(Dataset items)

* * * * * * * * *

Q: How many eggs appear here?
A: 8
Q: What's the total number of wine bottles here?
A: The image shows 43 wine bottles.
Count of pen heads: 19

* * * * * * * * *

> Stated exercise
Please return every line of the rows above without a single change.

> Answer to the task
Q: How many eggs appear here?
A: 8
Q: What's the total number of wine bottles here?
A: The image shows 43 wine bottles.
Count of pen heads: 19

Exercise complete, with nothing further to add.